O blogueiro e influente crítico de vinhos Dr. Vino (o PhD Tyler Colman) perguntou aos seus leitores sobre o tipo de tampas de vinhos que mais detestavam. Os leitores tinham cinco opções de voto: a rolha de cortiça tradicional, a chamada “rolha técnica” (grãos de cortiça aglomerados, com discos também de cortiça em cada extremidade), a rosca metálica, a rolha sintética (de plástico) e, por fim, um voto neutro: “não me importo”.
Até ontem, para meu conforto, a pesquisa era liderada pelas rolhas de plástico, detestadas por 72% dos leitores do blog. Em segundo lugar, bem distante, as roscas de metal, com 13%. Os que estão se lixando para o tipo de tampa de seus vinhos somavam 6%. Em quarto lugar, as ditas “técnicas”, com 4%. As rolhas de cortiça ficaram em último, nessa escala invertida de preferência: apenas 5% não as aprovam. Ora, graças!

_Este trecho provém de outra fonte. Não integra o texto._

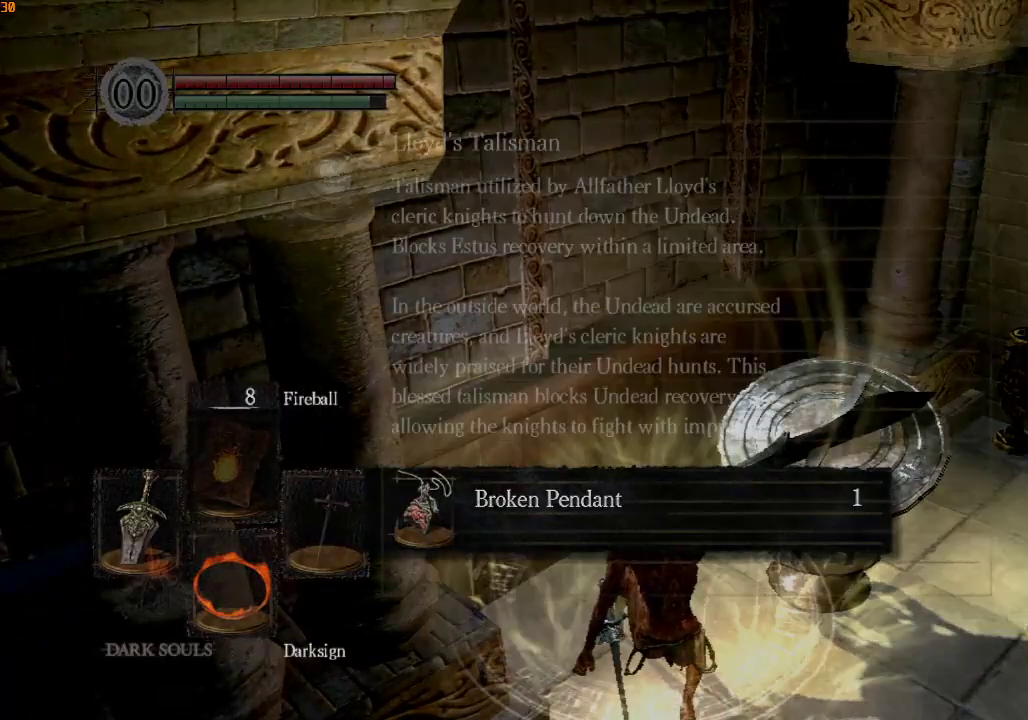
{"buttons": [], "left_stick": "center", "right_stick": "center", "events": []}
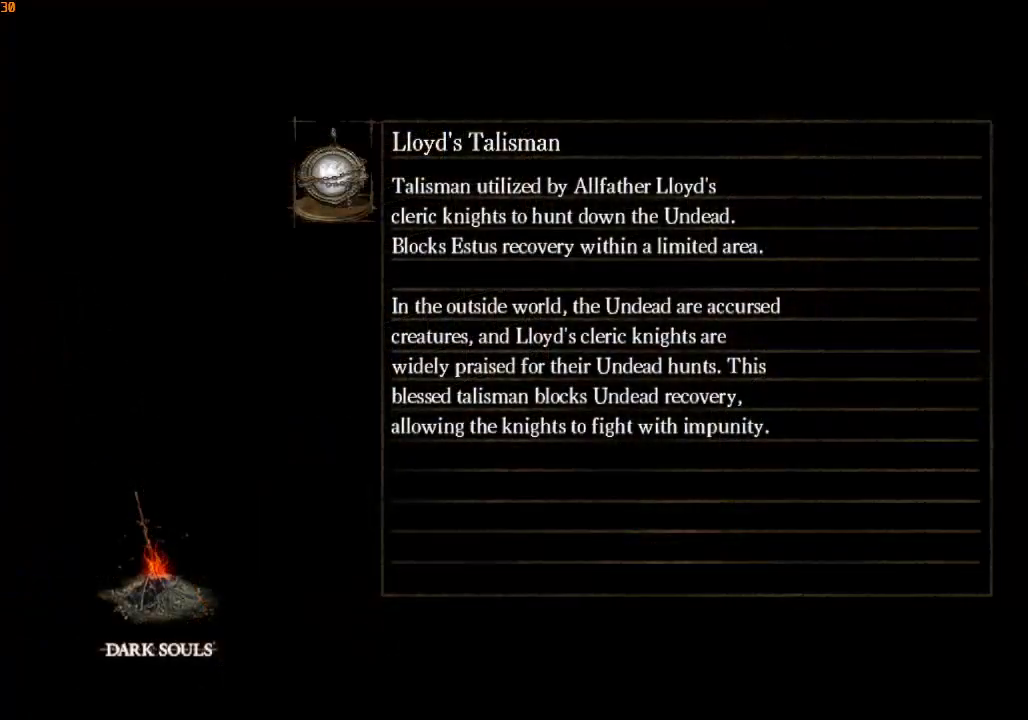
{"buttons": [], "left_stick": "center", "right_stick": "center", "events": []}
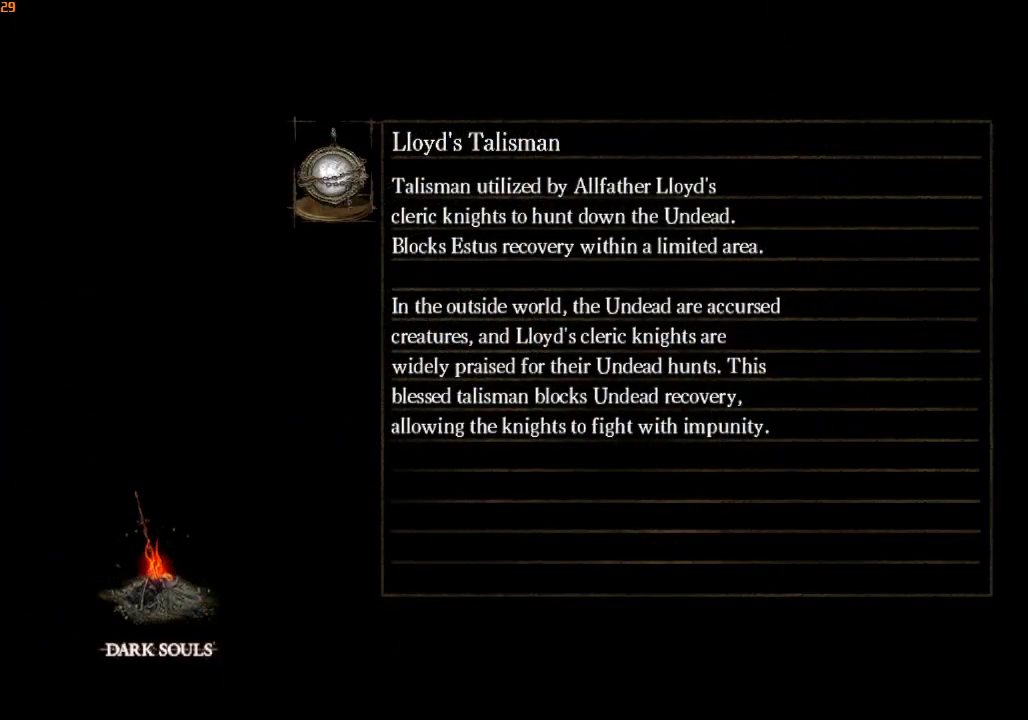
{"buttons": [], "left_stick": "center", "right_stick": "center", "events": []}
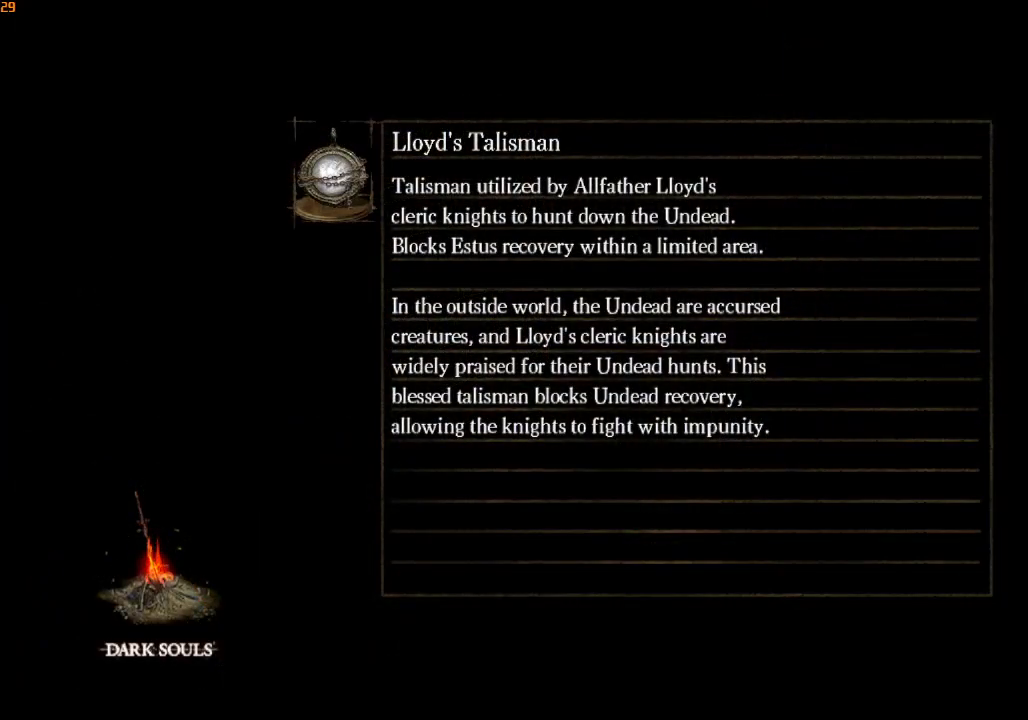
{"buttons": [], "left_stick": "center", "right_stick": "center", "events": []}
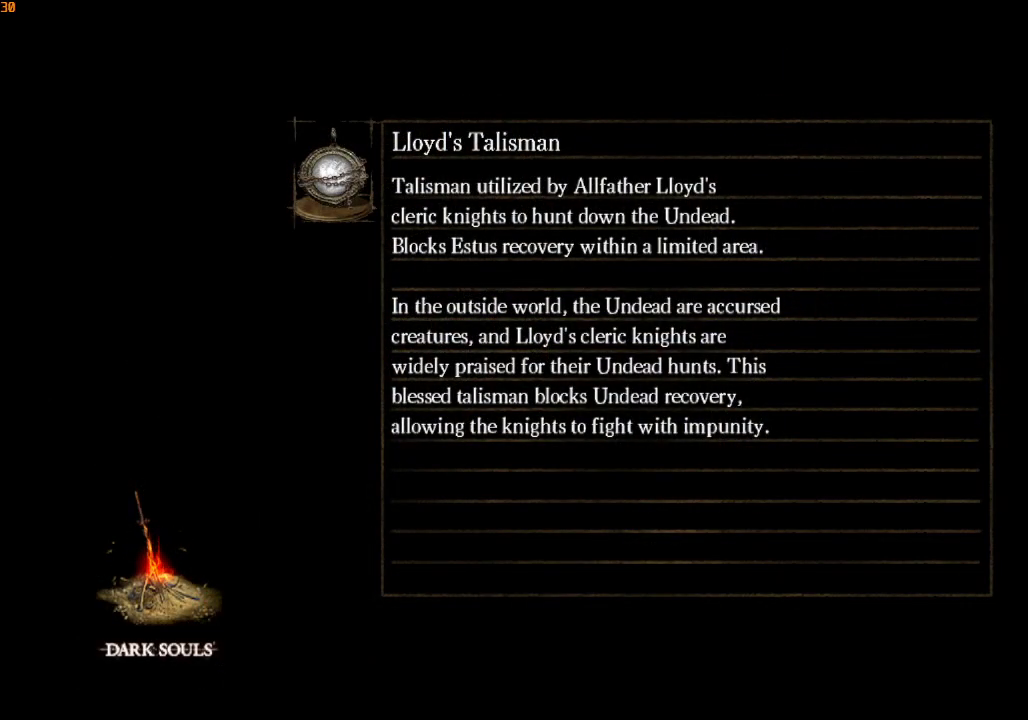
{"buttons": [], "left_stick": "center", "right_stick": "center", "events": []}
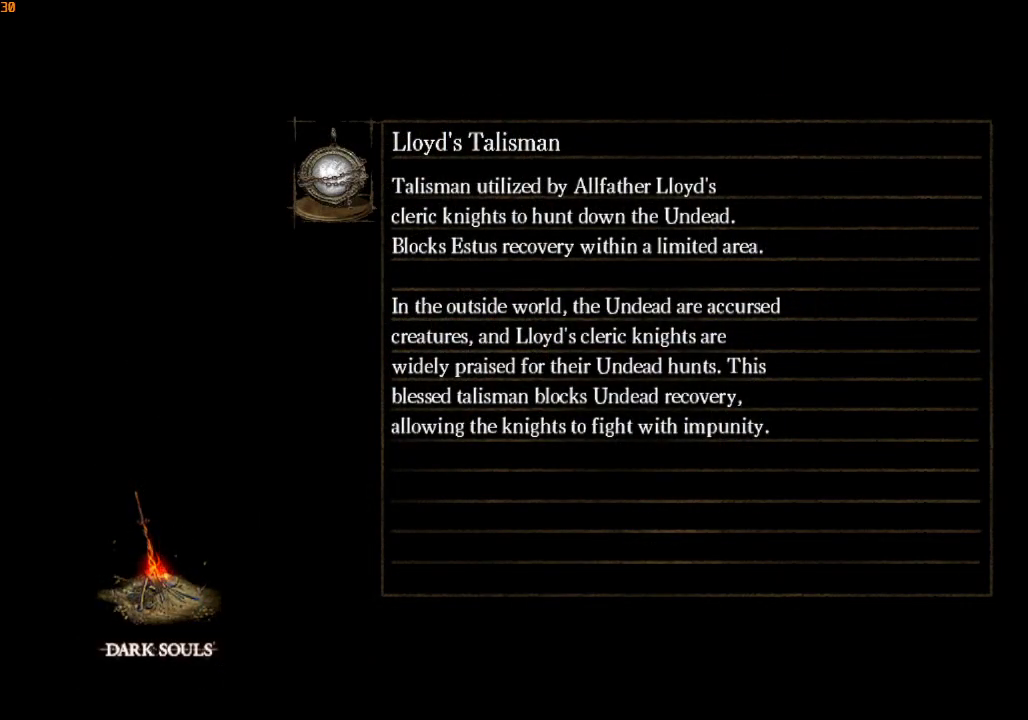
{"buttons": [], "left_stick": "up", "right_stick": "center", "events": [[233, "left_stick", "up"]]}
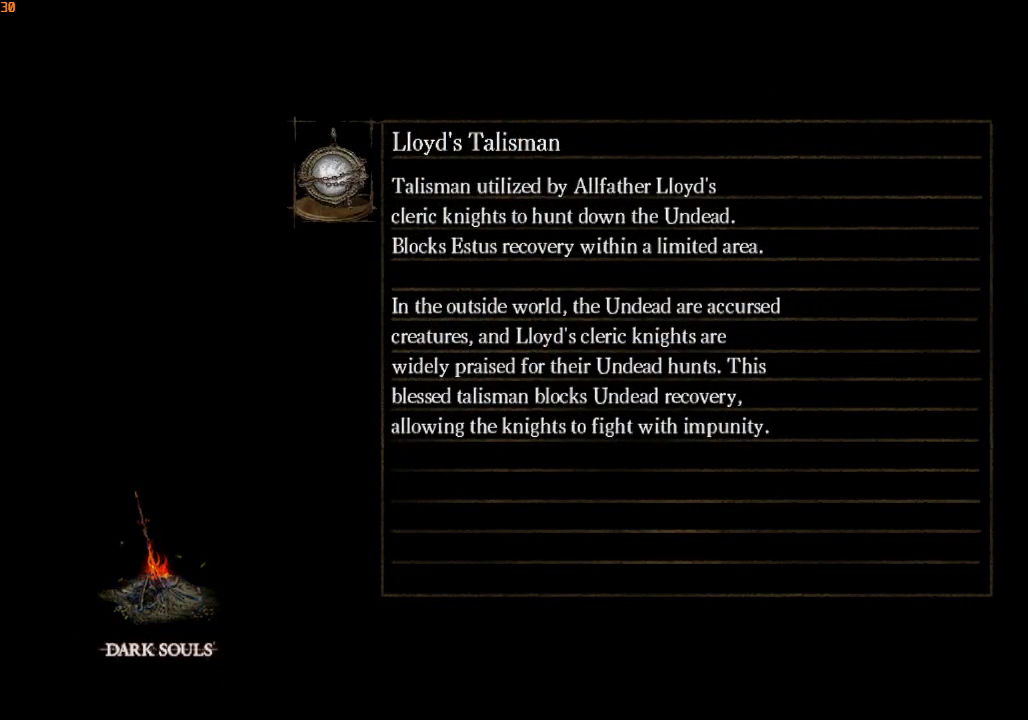
{"buttons": [], "left_stick": "up", "right_stick": "center", "events": []}
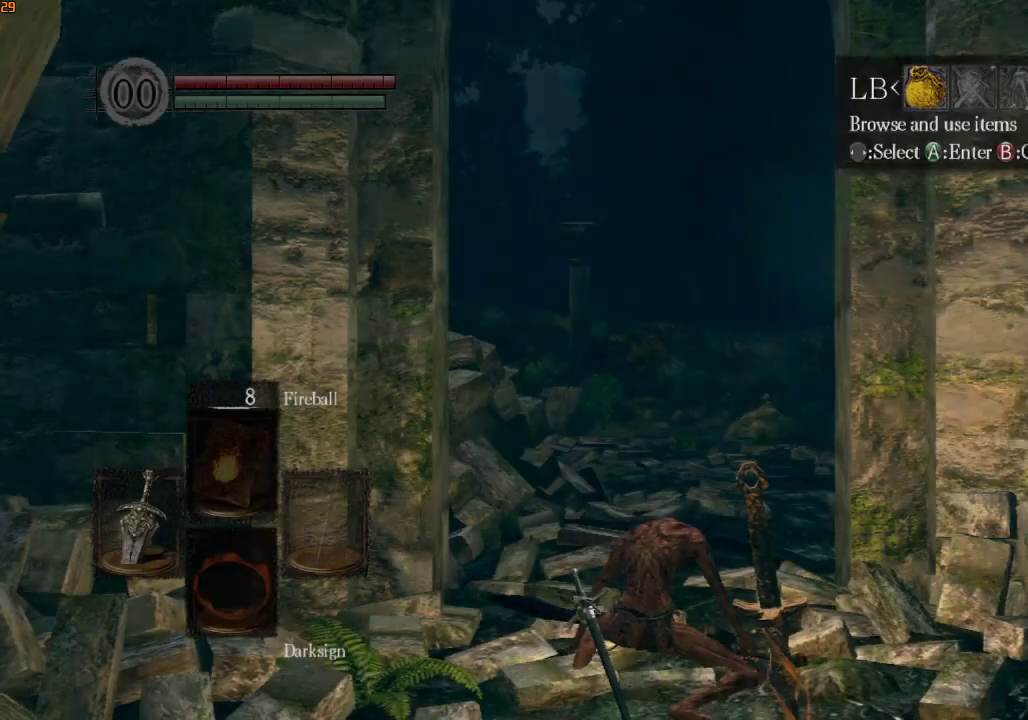
{"buttons": ["DPAD_DOWN"], "left_stick": "up", "right_stick": "center", "events": [[200, "DPAD_RIGHT", "down"], [300, "CROSS", "down"], [300, "DPAD_RIGHT", "up"], [400, "CROSS", "up"], [467, "DPAD_DOWN", "down"]]}
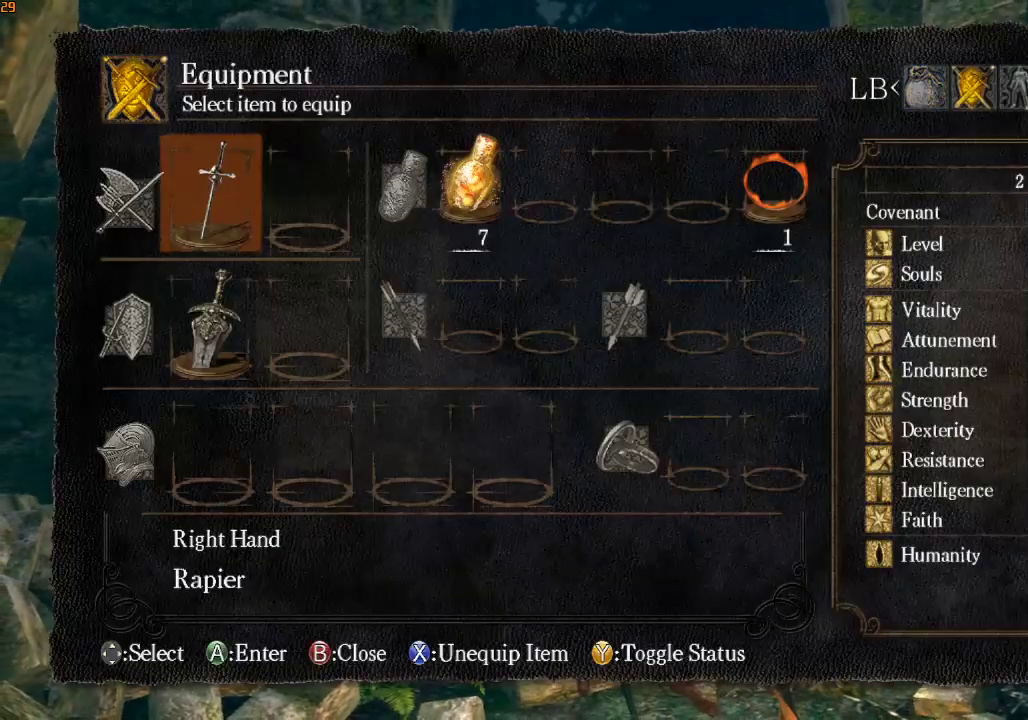
{"buttons": [], "left_stick": "up", "right_stick": "center", "events": [[67, "CROSS", "down"], [67, "DPAD_DOWN", "up"], [167, "CROSS", "up"], [200, "DPAD_DOWN", "down"], [267, "CROSS", "down"], [267, "DPAD_DOWN", "up"], [333, "CROSS", "up"]]}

Em pesquisas mais elaboradas, as de cortiça continuam sendo as preferidas de consumidores e vinicultores em todo o mundo. Aqueles, pela tradição, costume. Estes pela capacidade da cortiça em comprimir-se e expandir-se, de formar um fecho seguro e ao mesmo tempo permitir que o vinho respire por longos períodos (receba micro quantidades de oxigênio ao longo de sua vida). A grande queixa contra elas é a possibilidade de contaminar-se com o fungo da TCA (2,4,6-tricloroanisol), que resulta na “doença da rolha””, no “gosto de rolha”, em sabores e aromas indesejados no vinho, inutilizando-o. Sabe-se que as causas dessa infecção não estão necessariamente nas rolhas, mas também nos barris de carvalho, na madeira existente nas adegas das vinícolas, no transporte utilizado para as rolhas etc. São as rolhas, porém, que pagam o pato: sobre elas recaem a maioria das reclamações. Falam que até 7% das garrafas colocadas no mercado apresentam esse problema. Um senhor prejuízo, para o consumidor e para o produtor, que não sabe que sua garrafa foi infectada. O resultado é que o produtor perde a garrafa, o cliente e seu vinho perde reputação.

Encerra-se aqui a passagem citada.